» **Activity**
From the material below, please set down exactly the lines starting with the one with "Structures marked on" and going on through the one with "208, 126, 228)", without a single picture.

» **Extracted records**
# # # # #
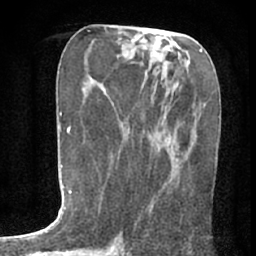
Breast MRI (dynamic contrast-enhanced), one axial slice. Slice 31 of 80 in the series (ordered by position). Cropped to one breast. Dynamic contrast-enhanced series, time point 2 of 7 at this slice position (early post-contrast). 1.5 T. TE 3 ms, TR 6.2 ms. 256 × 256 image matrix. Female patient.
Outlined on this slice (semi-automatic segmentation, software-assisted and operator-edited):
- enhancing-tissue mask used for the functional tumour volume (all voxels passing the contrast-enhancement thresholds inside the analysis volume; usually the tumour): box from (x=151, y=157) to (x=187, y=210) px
# # # # #
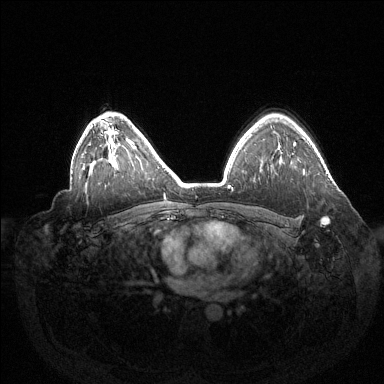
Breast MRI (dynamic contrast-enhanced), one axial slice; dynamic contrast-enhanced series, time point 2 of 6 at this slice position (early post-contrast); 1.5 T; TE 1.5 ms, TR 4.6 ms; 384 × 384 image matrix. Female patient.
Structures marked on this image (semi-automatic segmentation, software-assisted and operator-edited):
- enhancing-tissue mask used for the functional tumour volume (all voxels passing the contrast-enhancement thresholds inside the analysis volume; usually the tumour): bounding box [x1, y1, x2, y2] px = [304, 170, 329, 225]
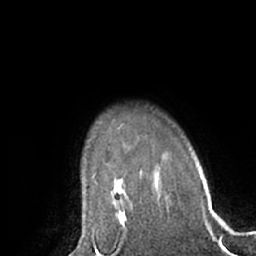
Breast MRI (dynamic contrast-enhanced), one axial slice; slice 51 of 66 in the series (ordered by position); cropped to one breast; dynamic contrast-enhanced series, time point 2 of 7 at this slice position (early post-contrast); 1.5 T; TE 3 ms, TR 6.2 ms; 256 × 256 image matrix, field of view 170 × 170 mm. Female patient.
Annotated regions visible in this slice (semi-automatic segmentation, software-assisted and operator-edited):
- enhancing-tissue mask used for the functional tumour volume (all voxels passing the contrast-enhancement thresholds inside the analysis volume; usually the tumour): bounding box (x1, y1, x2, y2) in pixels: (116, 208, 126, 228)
# # # # #
» **Your solution**
Structures marked on this image (semi-automatic segmentation, software-assisted and operator-edited):
- enhancing-tissue mask used for the functional tumour volume (all voxels passing the contrast-enhancement thresholds inside the analysis volume; usually the tumour): bounding box [x1, y1, x2, y2] px = [304, 170, 329, 225]
Breast MRI (dynamic contrast-enhanced), one axial slice; slice 51 of 66 in the series (ordered by position); cropped to one breast; dynamic contrast-enhanced series, time point 2 of 7 at this slice position (early post-contrast); 1.5 T; TE 3 ms, TR 6.2 ms; 256 × 256 image matrix, field of view 170 × 170 mm. Female patient.
Annotated regions visible in this slice (semi-automatic segmentation, software-assisted and operator-edited):
- enhancing-tissue mask used for the functional tumour volume (all voxels passing the contrast-enhancement thresholds inside the analysis volume; usually the tumour): bounding box (x1, y1, x2, y2) in pixels: (116, 208, 126, 228)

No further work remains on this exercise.